What do you do?  Do you believe?  She has lied so much in the past.  What does it matter, if she is telling the truth or not?  There is absolutely nothing I can do about it.

I waved her off. My nerves were shot.  Still are.  I have been through so much, unfairly so. Just when I think I can't take it anymore, or I mistakenly think the worst of it has passed, there is a new challenge to push me to the brink all over again.

Worst of all, there is no one you can talk to about this stuff.  You have to just suck it up and suck it in deep. Although this is my story and my journey, I also share it with someone.  I can't share my part of the story without exposing someone else's part. And so, here I sit, stuffing, hiding, pushing through.  

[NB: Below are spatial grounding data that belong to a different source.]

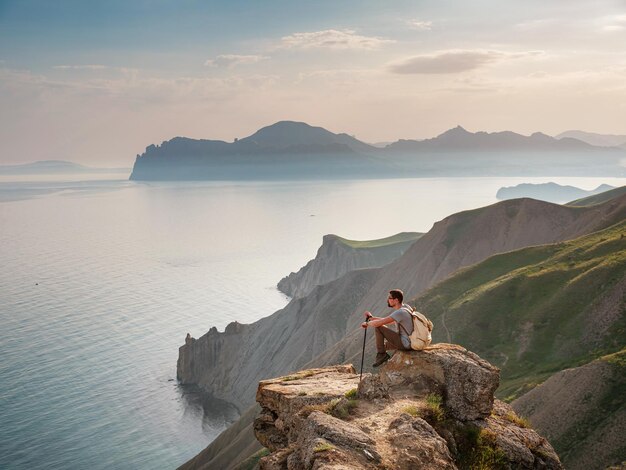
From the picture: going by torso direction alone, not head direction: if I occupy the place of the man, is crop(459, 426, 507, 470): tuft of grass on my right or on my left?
on my left

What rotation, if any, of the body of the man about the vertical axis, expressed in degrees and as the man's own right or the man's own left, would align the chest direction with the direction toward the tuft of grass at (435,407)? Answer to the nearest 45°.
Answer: approximately 135° to the man's own left

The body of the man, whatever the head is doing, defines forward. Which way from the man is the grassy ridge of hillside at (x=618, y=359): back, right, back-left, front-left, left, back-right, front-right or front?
back-right

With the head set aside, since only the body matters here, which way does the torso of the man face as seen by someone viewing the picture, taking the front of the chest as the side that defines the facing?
to the viewer's left

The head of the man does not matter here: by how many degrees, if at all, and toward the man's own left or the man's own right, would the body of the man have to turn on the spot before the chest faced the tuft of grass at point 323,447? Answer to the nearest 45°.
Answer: approximately 90° to the man's own left

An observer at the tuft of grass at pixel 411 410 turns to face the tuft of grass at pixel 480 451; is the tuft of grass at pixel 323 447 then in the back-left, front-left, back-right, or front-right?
back-right

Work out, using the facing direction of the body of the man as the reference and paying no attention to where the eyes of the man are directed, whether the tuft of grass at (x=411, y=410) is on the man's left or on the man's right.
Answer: on the man's left
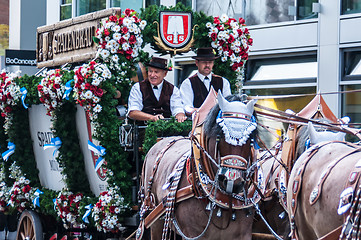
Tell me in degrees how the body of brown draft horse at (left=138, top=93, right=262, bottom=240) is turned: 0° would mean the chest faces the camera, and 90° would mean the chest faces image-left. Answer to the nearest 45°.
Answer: approximately 315°

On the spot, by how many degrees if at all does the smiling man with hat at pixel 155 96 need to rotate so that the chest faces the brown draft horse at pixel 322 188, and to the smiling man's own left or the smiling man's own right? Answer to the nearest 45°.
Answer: approximately 45° to the smiling man's own left

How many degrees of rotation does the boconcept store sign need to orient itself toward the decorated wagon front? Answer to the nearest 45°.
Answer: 0° — it already faces it

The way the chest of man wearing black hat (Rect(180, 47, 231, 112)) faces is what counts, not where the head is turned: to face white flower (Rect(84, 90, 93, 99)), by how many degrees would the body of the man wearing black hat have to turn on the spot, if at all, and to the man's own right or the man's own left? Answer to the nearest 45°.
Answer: approximately 90° to the man's own right

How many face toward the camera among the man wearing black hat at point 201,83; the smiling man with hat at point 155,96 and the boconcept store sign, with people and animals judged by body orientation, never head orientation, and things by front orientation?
3

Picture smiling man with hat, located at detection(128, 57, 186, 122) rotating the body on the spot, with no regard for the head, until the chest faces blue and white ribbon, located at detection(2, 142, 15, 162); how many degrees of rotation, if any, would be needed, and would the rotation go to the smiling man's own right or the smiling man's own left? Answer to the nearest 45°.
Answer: approximately 135° to the smiling man's own right

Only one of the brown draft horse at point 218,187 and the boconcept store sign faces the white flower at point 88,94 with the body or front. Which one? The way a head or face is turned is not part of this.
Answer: the boconcept store sign

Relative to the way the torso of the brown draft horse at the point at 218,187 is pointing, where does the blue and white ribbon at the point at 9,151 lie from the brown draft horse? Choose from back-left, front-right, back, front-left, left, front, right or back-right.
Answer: back

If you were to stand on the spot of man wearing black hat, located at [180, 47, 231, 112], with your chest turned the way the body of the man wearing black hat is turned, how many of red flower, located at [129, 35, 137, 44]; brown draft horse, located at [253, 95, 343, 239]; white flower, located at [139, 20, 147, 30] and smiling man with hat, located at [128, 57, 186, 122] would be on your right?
3

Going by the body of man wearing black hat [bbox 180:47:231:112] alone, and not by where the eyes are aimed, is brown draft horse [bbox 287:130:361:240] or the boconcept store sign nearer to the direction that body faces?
the brown draft horse

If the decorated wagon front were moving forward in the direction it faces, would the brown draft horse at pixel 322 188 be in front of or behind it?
in front
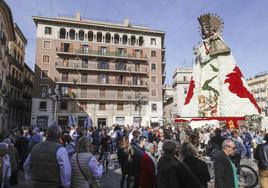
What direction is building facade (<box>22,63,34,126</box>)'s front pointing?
to the viewer's right

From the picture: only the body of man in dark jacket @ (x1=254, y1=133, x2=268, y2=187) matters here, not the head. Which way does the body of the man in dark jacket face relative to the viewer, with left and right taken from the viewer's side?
facing away from the viewer

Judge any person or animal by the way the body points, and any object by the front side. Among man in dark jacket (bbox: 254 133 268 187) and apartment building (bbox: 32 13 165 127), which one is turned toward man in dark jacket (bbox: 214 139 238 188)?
the apartment building

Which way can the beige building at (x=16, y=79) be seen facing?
to the viewer's right

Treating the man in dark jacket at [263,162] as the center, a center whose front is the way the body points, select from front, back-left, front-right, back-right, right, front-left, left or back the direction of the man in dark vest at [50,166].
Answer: back-left

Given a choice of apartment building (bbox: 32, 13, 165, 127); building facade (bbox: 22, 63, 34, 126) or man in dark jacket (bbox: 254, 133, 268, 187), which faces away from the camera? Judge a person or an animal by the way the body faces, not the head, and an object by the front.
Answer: the man in dark jacket

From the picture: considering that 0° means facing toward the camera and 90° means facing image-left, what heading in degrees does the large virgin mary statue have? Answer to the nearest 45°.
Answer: approximately 45°

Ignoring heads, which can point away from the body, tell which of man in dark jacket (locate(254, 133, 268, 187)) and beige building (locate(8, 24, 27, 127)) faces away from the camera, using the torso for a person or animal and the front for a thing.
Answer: the man in dark jacket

The average observer sees nothing different. I tell myself to smile when I encounter someone.  I always know when I have been frowning for extended periods of time because the pressure of the tightening of the muscles as they lift the corners of my mouth will surprise. It's an unexpected sensation.  I laugh heartily on cue, when expected.  I ask the right questions. I get everything done in the time and quality expected. I am the same person s/he encounters on a daily basis, only a little quieter than I used to be.  

That's because I have lost my voice.  I used to be so vocal about everything, so confident in who I was, as if I thought I was a wise, enlightening person - the one with the answers and logic.  Parenting, teaching, faith. . .you name it, and I felt as though I had it all figured out. Now I know the truth. 

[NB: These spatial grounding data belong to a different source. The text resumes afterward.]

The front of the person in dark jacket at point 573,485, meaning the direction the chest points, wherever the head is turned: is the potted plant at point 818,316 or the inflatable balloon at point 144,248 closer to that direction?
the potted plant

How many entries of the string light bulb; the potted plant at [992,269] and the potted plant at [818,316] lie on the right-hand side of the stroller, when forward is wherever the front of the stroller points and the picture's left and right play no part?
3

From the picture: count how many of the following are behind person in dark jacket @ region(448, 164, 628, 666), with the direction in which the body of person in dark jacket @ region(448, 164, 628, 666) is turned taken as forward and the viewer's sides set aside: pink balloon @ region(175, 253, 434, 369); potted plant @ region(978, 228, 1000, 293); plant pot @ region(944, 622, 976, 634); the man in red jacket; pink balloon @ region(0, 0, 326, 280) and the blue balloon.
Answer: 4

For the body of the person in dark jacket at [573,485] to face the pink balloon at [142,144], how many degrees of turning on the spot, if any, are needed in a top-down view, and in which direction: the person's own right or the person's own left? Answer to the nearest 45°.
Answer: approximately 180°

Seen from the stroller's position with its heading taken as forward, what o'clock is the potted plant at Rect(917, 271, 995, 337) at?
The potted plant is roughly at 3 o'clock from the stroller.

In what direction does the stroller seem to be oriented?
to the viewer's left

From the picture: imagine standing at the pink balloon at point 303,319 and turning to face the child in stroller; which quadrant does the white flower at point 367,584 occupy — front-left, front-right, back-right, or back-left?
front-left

Actually, I haven't lost my voice; I have just  put it away.  I have encased it in stone, because it's not worth hearing.  I prefer to hide in plain sight.

So why am I writing this then?  For two reasons.  First, I need to get rid of this poison inside me.  If I don't release it, it just destroys me.  This is how I process - I get it all out and somehow, I find a direction - a new place to go.  Second, I want it to be crystal clear that I cannot and am not doing this on my own.  Without God, there is no way I could take another step or make it another day.  

So where do we go from here?  I don't know.  I just know that I have to stay close to the Shepherd.  That's the only way I am going to make it through this valley called life.  I envision myself hanging on to His belt, my eyes trained on the details of that belt.  When I look to the right or to the left, or when I let go of the belt, I immediately find myself alone, wandering, and crying in the dark.  Following His lead and sticking close to His side are the only options at this point.